If you plan on stoping and starting the image you need to launch one of the instance types that using EBS (Elastic Block Storage) so that the database data is preserved upon node shutdown. The nodes that use the EBS storarge are the ones that start with the letter "m"  (such as m4.10xlarge, m4.16xlarge).  Once you re-run tdc-init it does what is called a sysinit which wipes out all data in your database and sets it up like a new system. I believe you can type just tdc-init wihtout any arguements and see if that brings you system back up. But again I want to make sure you are clear that running this command will wipe all of the data out of your database as if it is a new system without any data.

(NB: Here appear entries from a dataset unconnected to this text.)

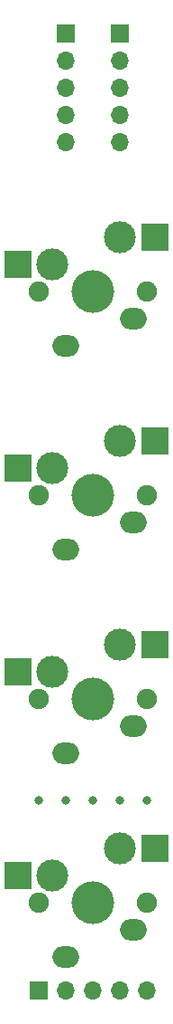
<source format=gbs>
%TF.GenerationSoftware,KiCad,Pcbnew,(6.0.4-0)*%
%TF.CreationDate,2022-03-28T13:48:44+08:00*%
%TF.ProjectId,Phalanx,5068616c-616e-4782-9e6b-696361645f70,rev?*%
%TF.SameCoordinates,Original*%
%TF.FileFunction,Soldermask,Bot*%
%TF.FilePolarity,Negative*%
%FSLAX46Y46*%
G04 Gerber Fmt 4.6, Leading zero omitted, Abs format (unit mm)*
G04 Created by KiCad (PCBNEW (6.0.4-0)) date 2022-03-28 13:48:44*
%MOMM*%
%LPD*%
G01*
G04 APERTURE LIST*
%ADD10R,1.700000X1.700000*%
%ADD11O,1.700000X1.700000*%
%ADD12C,1.900000*%
%ADD13C,4.000000*%
%ADD14C,3.000000*%
%ADD15R,2.550000X2.500000*%
%ADD16O,2.500000X2.000000*%
%ADD17C,0.800000*%
G04 APERTURE END LIST*
D10*
%TO.C,J1*%
X104140000Y-54610000D03*
D11*
X104140000Y-57150000D03*
X104140000Y-59690000D03*
X104140000Y-62230000D03*
X104140000Y-64770000D03*
%TD*%
D12*
%TO.C,SW3*%
X106680000Y-116840000D03*
D13*
X101600000Y-116840000D03*
D12*
X96520000Y-116840000D03*
D14*
X104140000Y-111760000D03*
X97790000Y-114300000D03*
D15*
X94515000Y-114300000D03*
D16*
X99060000Y-121920000D03*
D15*
X107442000Y-111760000D03*
D16*
X105410000Y-119380000D03*
%TD*%
D17*
%TO.C,REF\u002A\u002A*%
X104140000Y-126365000D03*
X96520000Y-126365000D03*
X106680000Y-126365000D03*
X101600000Y-126365000D03*
X99060000Y-126365000D03*
%TD*%
D12*
%TO.C,SW4*%
X96520000Y-135890000D03*
D13*
X101600000Y-135890000D03*
D14*
X104140000Y-130810000D03*
D12*
X106680000Y-135890000D03*
D14*
X97790000Y-133350000D03*
D15*
X94515000Y-133350000D03*
D16*
X99060000Y-140970000D03*
X105410000Y-138430000D03*
D15*
X107442000Y-130810000D03*
%TD*%
D12*
%TO.C,SW2*%
X96520000Y-97790000D03*
X106680000Y-97790000D03*
D13*
X101600000Y-97790000D03*
D14*
X104140000Y-92710000D03*
X97790000Y-95250000D03*
D15*
X94515000Y-95250000D03*
D16*
X99060000Y-102870000D03*
X105410000Y-100330000D03*
D15*
X107442000Y-92710000D03*
%TD*%
D10*
%TO.C,J2*%
X99060000Y-54610000D03*
D11*
X99060000Y-57150000D03*
X99060000Y-59690000D03*
X99060000Y-62230000D03*
X99060000Y-64770000D03*
%TD*%
D10*
%TO.C,J3*%
X96520000Y-144145000D03*
D11*
X99060000Y-144145000D03*
X101600000Y-144145000D03*
X104140000Y-144145000D03*
X106680000Y-144145000D03*
%TD*%
D12*
%TO.C,SW1*%
X96520000Y-78740000D03*
D14*
X97790000Y-76200000D03*
D13*
X101600000Y-78740000D03*
D14*
X104140000Y-73660000D03*
D12*
X106680000Y-78740000D03*
D16*
X99060000Y-83820000D03*
D15*
X94515000Y-76200000D03*
D16*
X105410000Y-81280000D03*
D15*
X107442000Y-73660000D03*
%TD*%
M02*

</source>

Re: Failure restarting Teradata Database Developer instance on AWS

Hi Arnie, thanks for taking the time to respond.

 

I'm running this solution at the lowest possible cost, and as as result I'm using a d2.xlarge solution that runs without EBS storage. I'm not worried about losing any of my data, this is a pure development solution and I've got a script to rebuild the environment if required. The only outstanding issue with this solution is my inability to be able to restart the service after I've shut it down as described above. Obviously one answer is to terminate the service and start a new one but from a purely technical point of view I'd like to be able to restart this one.

 

Typing tdc-init without any arguments doesn't resolve the issue either.

Teradata Employee

Re: Failure restarting Teradata Database Developer instance on AWS

If I were going to attempt this, before I shut down the database I would go into ctl utility "debug" screen and set the "Start DBS" flag off. Since you know the database won't be able to start until re-initialized, why even attempt it? The tdc-init process isn't really designed to clean up a crashed instance.

 

To answer your earlier question, cnsrun is trying to connect to the virtual "database console", which is not available because the database has not started. You would need to look earlier in the log to see why not.

 

 

Re: Failure restarting Teradata Database Developer instance on AWS

Hi Fred,

 

Thanks for your advice on this issue. I ran the ctl utility and set the Start DBS parameter to Off. Unfortunately after shutting the database down, and then the instance, and then bringing it back up again and starting the database I get the same error.

 

With further testing what I've found though is that about one time in ten the tdc-init process will complete successfully. This allows me to take a successful log and a failed log and compare the two, and this shows the the first indication of any issue is precisely at the point in the log that I've pasted above. There are no failures or differences between the two logs until this point.

 

This also makes me suspect that the issue is a timeout issue. At that part in the process is there a timeout parameter that I could set differently that would give the cnsrun process to complete successfully? I've tried running the failed csnrun step directly from the command line and it does take a while to come back (but it always eventually comes back).